Lazarus
“Never say you know the last word about any human heart.”
—Henry James
Author Jason Akley pushes against teetering fences that surround the simplified structure of the twenty-first-century novel, invoking the high drama of Sophocles, the controlled melodrama of Dickens, the intellectualism of Henry James, and a Proustian application of stream of consciousness.
Spanning 313 years, Lazarus reveals the non-linear chronicles of the Roman family, a dynasty similar to the Compsons from William Faulkner’s The Sound and the Fury. Like Faulkner, Akley has borrowed heavily from Shakespeare and the Greek playwrights, and Lazarus is a Greek tragedy transplanted into a deep southern American gothic setting. Akley also applies the perspectives of multiple narrators like Faulkner frequently did. He uses mock newspaper clippings, government documents, letters, journal entries, emails, a screenplay adaptation, and repetition from a legion of characters to enhance his narrative.
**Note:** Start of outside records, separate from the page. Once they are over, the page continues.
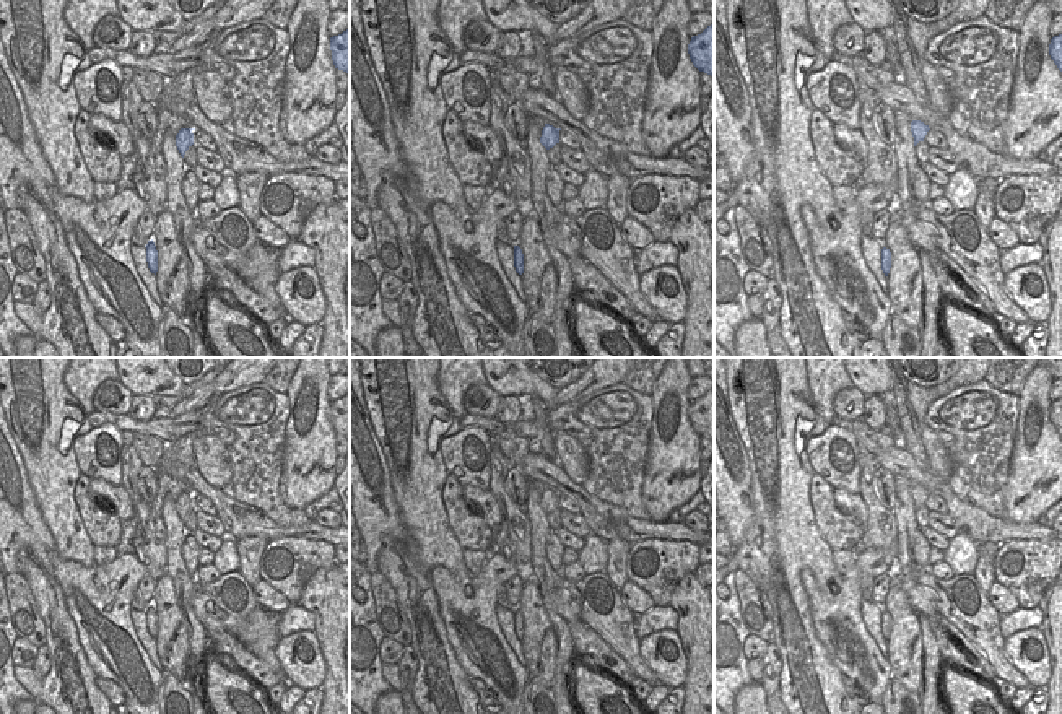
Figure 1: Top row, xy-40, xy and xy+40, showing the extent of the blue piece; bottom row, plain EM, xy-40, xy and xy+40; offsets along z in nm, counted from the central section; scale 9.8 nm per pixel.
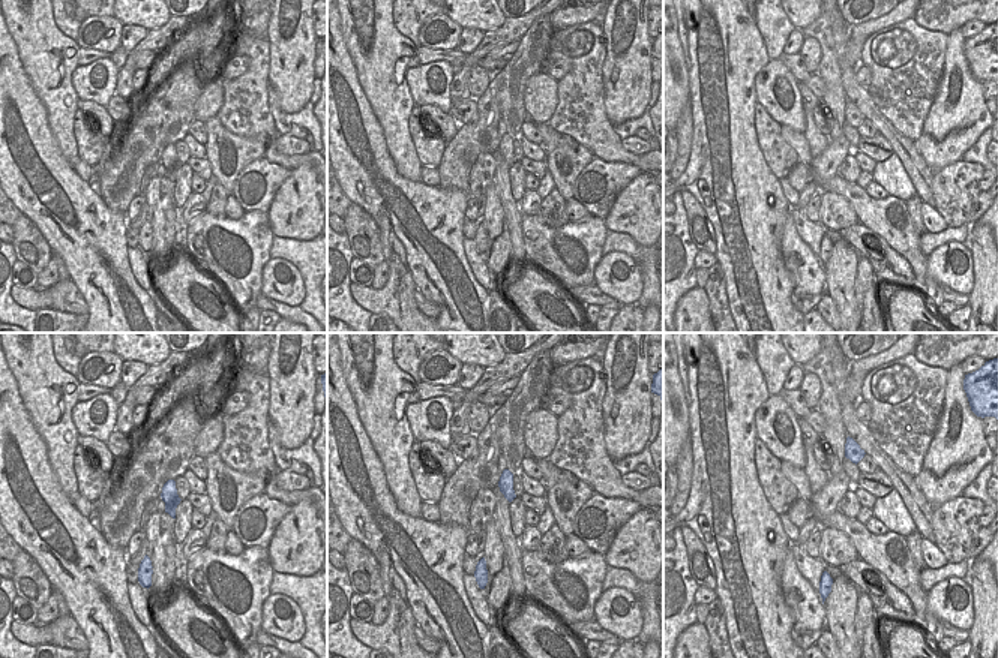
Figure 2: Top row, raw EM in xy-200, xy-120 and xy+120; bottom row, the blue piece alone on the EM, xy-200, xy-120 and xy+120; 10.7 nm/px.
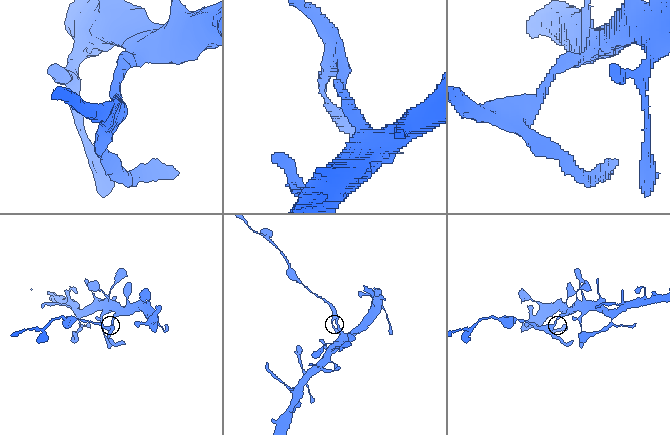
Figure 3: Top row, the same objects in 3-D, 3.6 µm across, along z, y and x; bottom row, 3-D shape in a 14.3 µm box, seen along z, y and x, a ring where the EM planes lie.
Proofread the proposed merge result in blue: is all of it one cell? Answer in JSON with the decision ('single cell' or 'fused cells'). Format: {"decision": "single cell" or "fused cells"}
{"decision": "fused cells"}

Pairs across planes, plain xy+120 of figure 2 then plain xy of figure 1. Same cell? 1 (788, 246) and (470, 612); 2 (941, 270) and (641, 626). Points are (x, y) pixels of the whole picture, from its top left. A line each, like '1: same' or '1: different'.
1: same
2: different

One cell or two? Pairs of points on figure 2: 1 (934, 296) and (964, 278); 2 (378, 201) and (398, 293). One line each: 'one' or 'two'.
1: one
2: two

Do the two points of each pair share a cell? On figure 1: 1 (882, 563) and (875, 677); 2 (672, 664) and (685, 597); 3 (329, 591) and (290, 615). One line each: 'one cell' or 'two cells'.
1: one cell
2: two cells
3: two cells

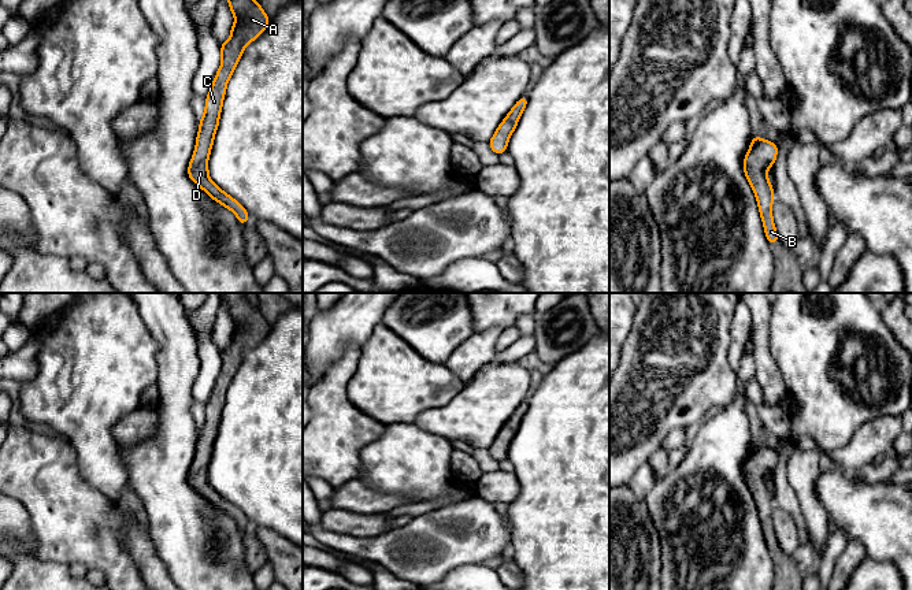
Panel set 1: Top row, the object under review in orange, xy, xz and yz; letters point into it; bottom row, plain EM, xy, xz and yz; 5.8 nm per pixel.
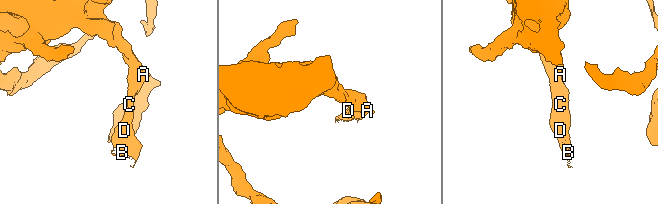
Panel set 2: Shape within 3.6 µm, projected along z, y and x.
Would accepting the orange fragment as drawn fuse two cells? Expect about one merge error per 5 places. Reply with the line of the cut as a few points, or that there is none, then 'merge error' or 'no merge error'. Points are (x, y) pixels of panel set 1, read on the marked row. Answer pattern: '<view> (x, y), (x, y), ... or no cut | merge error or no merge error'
no cut | no merge error

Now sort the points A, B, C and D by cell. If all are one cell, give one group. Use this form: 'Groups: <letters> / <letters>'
Groups: A B C D

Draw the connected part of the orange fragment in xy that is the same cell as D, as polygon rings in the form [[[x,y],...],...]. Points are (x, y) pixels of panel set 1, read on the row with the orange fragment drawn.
[[[229,0],[229,7],[234,16],[231,34],[225,44],[219,45],[222,51],[222,63],[212,82],[210,94],[205,97],[205,112],[200,118],[196,148],[188,167],[188,175],[216,203],[233,211],[241,226],[245,226],[249,214],[236,198],[230,197],[211,181],[207,160],[218,130],[229,78],[244,48],[268,27],[270,18],[256,0]]]

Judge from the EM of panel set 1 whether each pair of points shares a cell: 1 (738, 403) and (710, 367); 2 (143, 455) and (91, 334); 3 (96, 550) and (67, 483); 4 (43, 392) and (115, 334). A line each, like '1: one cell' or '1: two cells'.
1: two cells
2: two cells
3: one cell
4: one cell

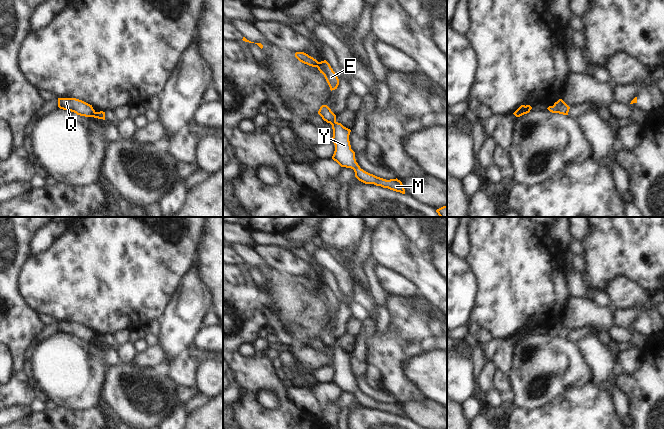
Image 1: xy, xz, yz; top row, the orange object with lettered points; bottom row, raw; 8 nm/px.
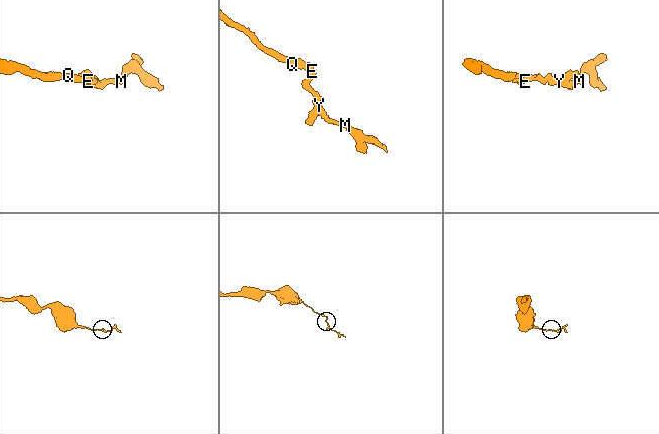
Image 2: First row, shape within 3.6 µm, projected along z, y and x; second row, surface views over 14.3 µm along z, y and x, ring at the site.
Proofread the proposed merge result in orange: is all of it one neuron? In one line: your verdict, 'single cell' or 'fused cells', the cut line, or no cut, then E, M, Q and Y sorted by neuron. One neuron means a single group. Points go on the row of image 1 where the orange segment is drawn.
fused cells; cut xy (95, 112), (92, 116); groups E M Y / Q

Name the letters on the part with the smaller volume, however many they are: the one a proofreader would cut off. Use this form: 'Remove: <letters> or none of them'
Remove: E, M, Y.

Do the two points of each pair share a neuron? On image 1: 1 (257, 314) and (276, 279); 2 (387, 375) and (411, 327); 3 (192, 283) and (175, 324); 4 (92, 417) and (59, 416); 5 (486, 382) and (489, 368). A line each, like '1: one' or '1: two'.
1: two
2: one
3: one
4: one
5: one

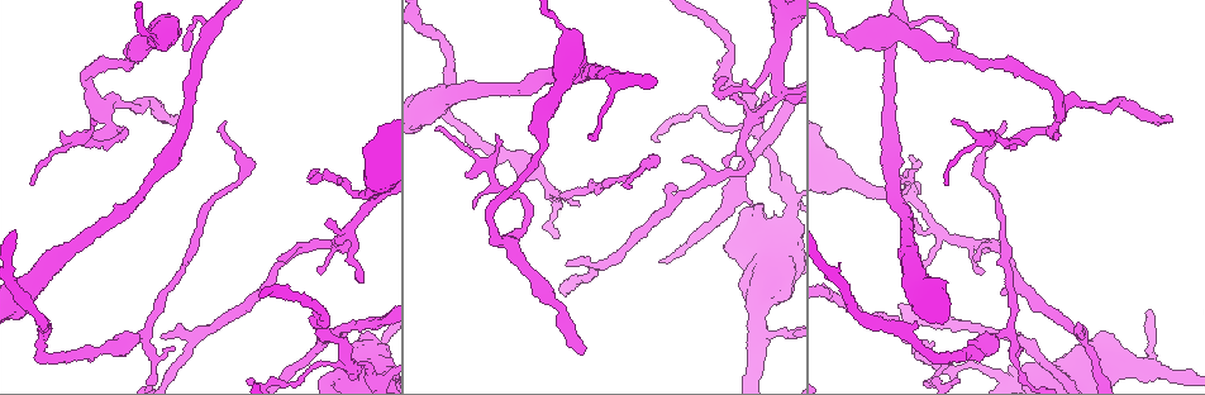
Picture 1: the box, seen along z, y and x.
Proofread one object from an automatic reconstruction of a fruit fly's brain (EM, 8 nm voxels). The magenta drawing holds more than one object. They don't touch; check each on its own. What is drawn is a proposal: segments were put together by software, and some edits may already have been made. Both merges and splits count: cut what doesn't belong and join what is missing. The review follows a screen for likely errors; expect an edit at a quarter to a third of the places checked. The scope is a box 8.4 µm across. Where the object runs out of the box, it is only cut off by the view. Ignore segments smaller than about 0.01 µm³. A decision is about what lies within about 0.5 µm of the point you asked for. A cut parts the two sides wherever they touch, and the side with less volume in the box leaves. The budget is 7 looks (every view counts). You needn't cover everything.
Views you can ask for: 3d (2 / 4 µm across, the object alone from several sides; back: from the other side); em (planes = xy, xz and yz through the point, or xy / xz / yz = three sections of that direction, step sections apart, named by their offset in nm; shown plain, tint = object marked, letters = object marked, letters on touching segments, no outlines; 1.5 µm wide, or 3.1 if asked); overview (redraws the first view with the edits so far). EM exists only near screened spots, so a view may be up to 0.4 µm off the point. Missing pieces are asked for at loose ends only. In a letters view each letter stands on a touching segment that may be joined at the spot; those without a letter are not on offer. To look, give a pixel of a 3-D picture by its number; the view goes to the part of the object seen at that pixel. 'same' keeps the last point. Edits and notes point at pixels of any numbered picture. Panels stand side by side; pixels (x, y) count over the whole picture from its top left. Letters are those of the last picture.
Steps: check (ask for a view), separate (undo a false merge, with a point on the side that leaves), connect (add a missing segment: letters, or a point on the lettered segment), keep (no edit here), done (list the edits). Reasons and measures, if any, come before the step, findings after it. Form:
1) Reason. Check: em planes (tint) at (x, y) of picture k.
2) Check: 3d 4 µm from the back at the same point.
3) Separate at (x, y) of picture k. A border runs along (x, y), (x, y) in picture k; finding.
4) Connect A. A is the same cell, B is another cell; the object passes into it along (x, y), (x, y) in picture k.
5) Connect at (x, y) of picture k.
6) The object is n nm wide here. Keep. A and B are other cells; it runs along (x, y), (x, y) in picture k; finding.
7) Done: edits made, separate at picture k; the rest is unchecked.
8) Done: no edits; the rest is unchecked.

Calibre changes. Check: em planes (letters) at (838, 176) of picture 1.

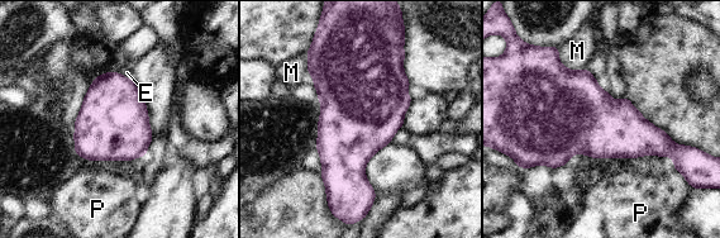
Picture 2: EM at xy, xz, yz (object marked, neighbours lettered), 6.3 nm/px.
Keep. E, M and P are other cells; a border runs along (118, 72), (129, 79) in picture 2; continuous, no second neuron.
Pivotal to the story is the lazy, philosophical, sensitive, and suicidal writer, Jude Roman, cousin to the title character. Jude might be compared to a piece of cracked glass in a kaleidoscope which the smaller pieces of multi-colored glass revolve around and temporarily connect with. He is the only character in the novel with the talent, honesty, and distance to tell the unbiased story of Lazarus and the other Romans. In his journal, Jude writes:
And it was Henry Miler that did it…I poured over his words. It was like a cultured symphony in the putrescence of a ghetto…My mind embraced his joy as he stripped life down to its naked sores…so there I stood…dreaming of ambitious debacles…To tell the story of the world in the words of my of my own life…to mix fact with fiction, to tell the truth of the imagination, to express the deepest themes of existence…
Akley is the author of two children’s books and a collection of novellas, Salted with Salt and The Altar of Silence. It is unfortunate that a novel with such power and brilliance is marred with typos, grammatical errors, punctuation, improper use of tenses, and sentence fragments. Overlooking these obvious mistakes, Lazarus is an ambitious composition that rapidly plays emotional scales along the Stradivarius strings of humanity.
Lazarus is an epic novel in scope and style. Rich prose is combined with tropes and archetypes borrowed from the Greeks, like murder, incest, and suicide. Akley’s writing is a seven course meal that is a welcome change to the formulaic fast food fiction that dominates the bestseller lists.